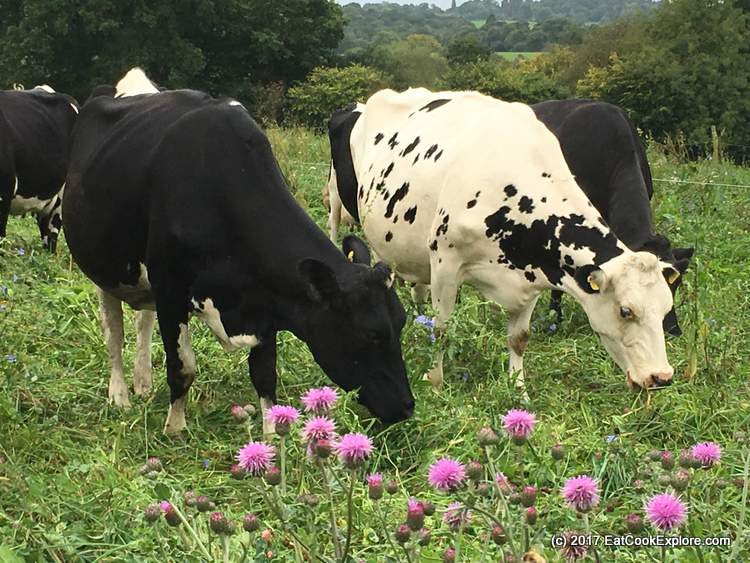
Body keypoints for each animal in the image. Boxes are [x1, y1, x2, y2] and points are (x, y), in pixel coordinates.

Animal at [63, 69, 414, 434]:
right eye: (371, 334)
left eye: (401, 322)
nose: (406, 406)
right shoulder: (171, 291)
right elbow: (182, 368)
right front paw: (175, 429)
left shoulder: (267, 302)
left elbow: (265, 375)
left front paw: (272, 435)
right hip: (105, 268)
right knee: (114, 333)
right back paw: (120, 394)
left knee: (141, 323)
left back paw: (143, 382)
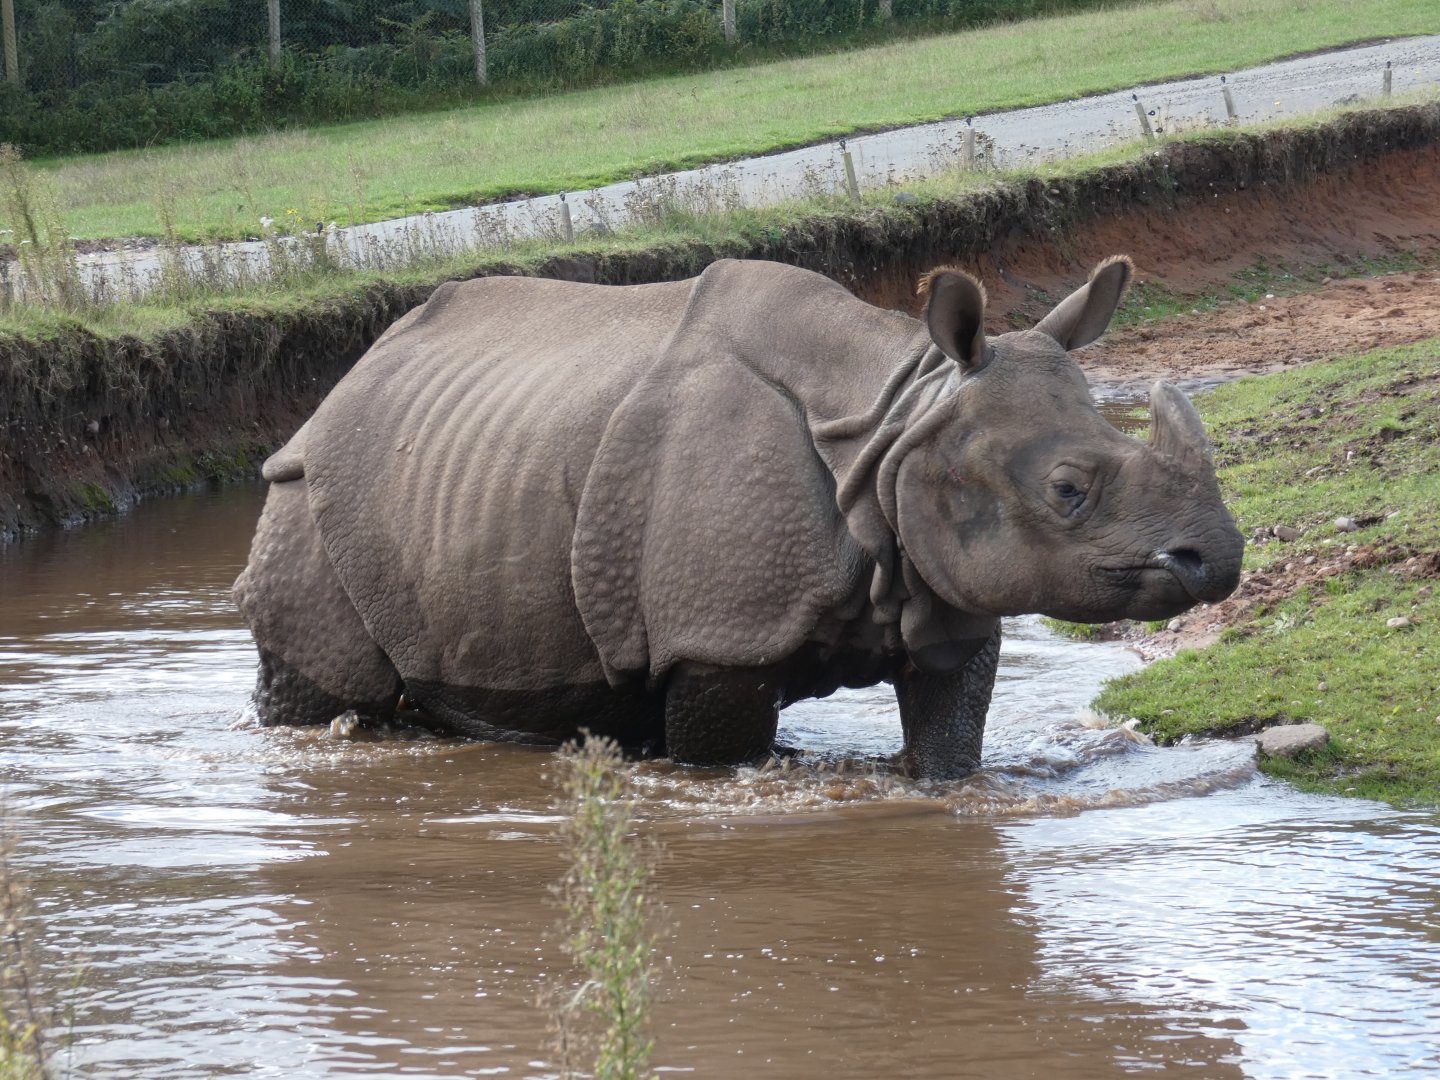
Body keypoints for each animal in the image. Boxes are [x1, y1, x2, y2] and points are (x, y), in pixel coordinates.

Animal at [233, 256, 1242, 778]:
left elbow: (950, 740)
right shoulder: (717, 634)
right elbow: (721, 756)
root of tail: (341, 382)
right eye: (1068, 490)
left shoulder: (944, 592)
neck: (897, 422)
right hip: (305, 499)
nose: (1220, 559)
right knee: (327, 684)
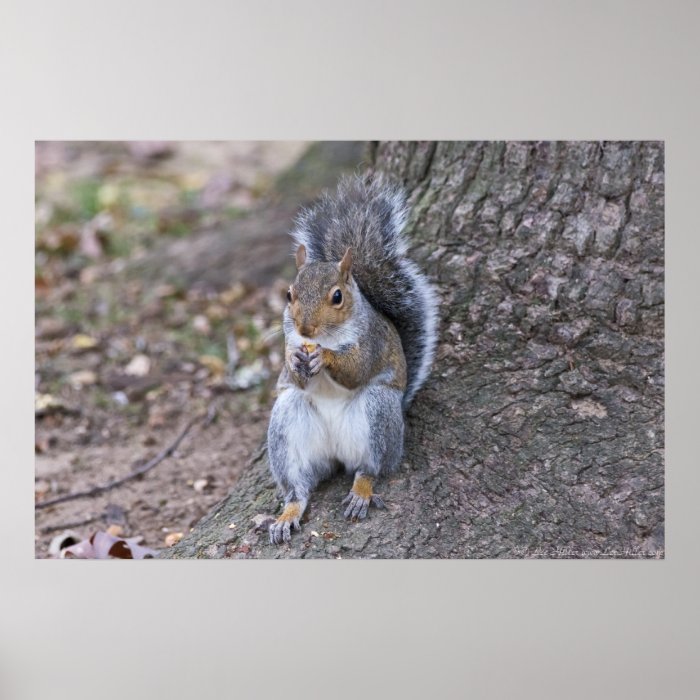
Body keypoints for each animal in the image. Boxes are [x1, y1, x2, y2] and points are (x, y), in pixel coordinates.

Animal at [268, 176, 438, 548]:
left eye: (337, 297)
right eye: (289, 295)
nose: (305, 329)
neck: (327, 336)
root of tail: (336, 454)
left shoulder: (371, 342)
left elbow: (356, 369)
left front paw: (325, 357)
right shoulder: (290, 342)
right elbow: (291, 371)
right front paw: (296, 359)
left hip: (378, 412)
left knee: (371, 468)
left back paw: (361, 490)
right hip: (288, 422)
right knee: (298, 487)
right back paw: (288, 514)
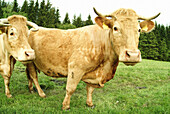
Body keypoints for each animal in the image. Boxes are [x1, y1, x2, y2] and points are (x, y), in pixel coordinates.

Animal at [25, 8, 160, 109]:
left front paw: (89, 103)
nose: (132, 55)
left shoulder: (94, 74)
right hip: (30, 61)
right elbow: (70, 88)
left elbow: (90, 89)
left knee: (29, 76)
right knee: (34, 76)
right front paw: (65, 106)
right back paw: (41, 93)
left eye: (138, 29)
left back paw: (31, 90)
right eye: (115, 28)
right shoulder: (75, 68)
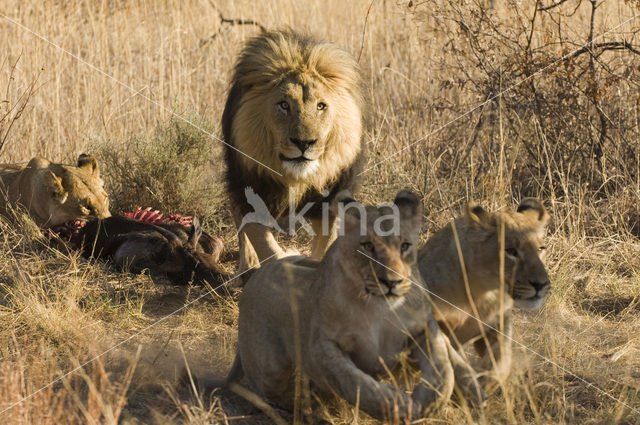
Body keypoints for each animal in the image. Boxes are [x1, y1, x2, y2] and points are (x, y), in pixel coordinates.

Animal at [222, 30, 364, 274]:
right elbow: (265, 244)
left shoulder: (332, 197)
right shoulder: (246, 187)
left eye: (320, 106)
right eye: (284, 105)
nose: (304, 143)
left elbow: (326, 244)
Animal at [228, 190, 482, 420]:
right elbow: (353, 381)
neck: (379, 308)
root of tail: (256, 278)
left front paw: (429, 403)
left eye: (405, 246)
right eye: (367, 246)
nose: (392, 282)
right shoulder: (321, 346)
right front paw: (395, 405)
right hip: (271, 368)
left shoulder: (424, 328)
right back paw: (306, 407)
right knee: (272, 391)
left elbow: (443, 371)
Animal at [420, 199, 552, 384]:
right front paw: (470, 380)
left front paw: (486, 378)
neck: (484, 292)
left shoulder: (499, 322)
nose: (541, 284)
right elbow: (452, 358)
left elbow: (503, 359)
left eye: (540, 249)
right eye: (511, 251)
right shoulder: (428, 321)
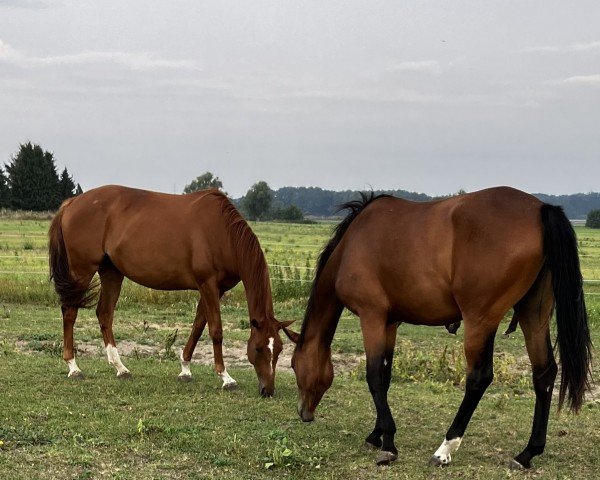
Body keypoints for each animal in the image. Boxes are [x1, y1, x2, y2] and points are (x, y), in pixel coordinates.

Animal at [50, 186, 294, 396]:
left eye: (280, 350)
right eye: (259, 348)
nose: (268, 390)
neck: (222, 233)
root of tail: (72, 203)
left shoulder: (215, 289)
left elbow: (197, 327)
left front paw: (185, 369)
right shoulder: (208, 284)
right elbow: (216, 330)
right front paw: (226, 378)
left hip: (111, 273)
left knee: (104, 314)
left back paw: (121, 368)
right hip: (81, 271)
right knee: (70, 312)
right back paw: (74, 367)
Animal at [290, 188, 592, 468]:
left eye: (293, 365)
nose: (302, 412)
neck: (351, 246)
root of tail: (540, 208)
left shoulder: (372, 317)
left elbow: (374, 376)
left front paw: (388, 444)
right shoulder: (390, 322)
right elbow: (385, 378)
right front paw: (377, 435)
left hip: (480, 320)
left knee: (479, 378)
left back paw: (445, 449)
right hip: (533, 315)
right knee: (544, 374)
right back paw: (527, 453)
# # #
■ Aim of the exercise: Your copy should hold only the lines from the one containing "right front paw: (65, 106)" through the last line of the listing, both included, retyped exactly and free of pictures.

■ Response below:
right front paw: (65, 106)
right back paw: (41, 93)
left eye: (138, 29)
left back paw: (31, 90)
right eye: (115, 28)
right shoulder: (75, 68)
Body keypoints for each animal in the image. Boxes are [x1, y1, x2, y2] and points are (x, y), in pixel coordinates.

Animal at [222, 30, 364, 274]:
right elbow: (265, 244)
left shoulder: (332, 197)
right shoulder: (246, 187)
left eye: (320, 106)
right eye: (284, 105)
nose: (304, 143)
left elbow: (326, 244)
Animal at [228, 190, 482, 420]:
right elbow: (353, 381)
neck: (379, 308)
root of tail: (256, 278)
left front paw: (429, 403)
left eye: (405, 246)
right eye: (367, 246)
nose: (392, 282)
right shoulder: (321, 346)
right front paw: (395, 405)
right hip: (271, 368)
left shoulder: (424, 328)
right back paw: (306, 407)
right knee: (272, 391)
left elbow: (443, 371)
Animal at [420, 199, 552, 384]:
right front paw: (470, 380)
left front paw: (486, 378)
neck: (484, 292)
left shoulder: (499, 322)
nose: (541, 284)
right elbow: (452, 358)
left elbow: (503, 359)
left eye: (540, 249)
right eye: (511, 251)
right shoulder: (428, 321)
Body keypoints for each animal in the image. Boxes are [x1, y1, x2, y2] and points are (x, y), in pixel coordinates.

Animal at [50, 186, 294, 396]:
left eye: (280, 350)
right eye: (259, 348)
nose: (268, 390)
neck: (222, 233)
root of tail: (72, 203)
left shoulder: (215, 289)
left elbow: (197, 327)
left front paw: (185, 369)
right shoulder: (208, 284)
right elbow: (216, 330)
right front paw: (226, 378)
left hip: (111, 273)
left knee: (104, 314)
left back paw: (121, 368)
right hip: (81, 271)
right knee: (70, 312)
right back paw: (74, 367)
Animal at [290, 188, 592, 468]:
left eye: (293, 365)
nose: (302, 412)
neck: (351, 246)
root of tail: (540, 208)
left shoulder: (372, 317)
left elbow: (374, 376)
left front paw: (388, 444)
right shoulder: (390, 322)
right elbow: (385, 378)
right front paw: (377, 435)
left hip: (480, 320)
left knee: (479, 378)
left back paw: (445, 449)
right hip: (533, 315)
right knee: (544, 374)
right back paw: (527, 453)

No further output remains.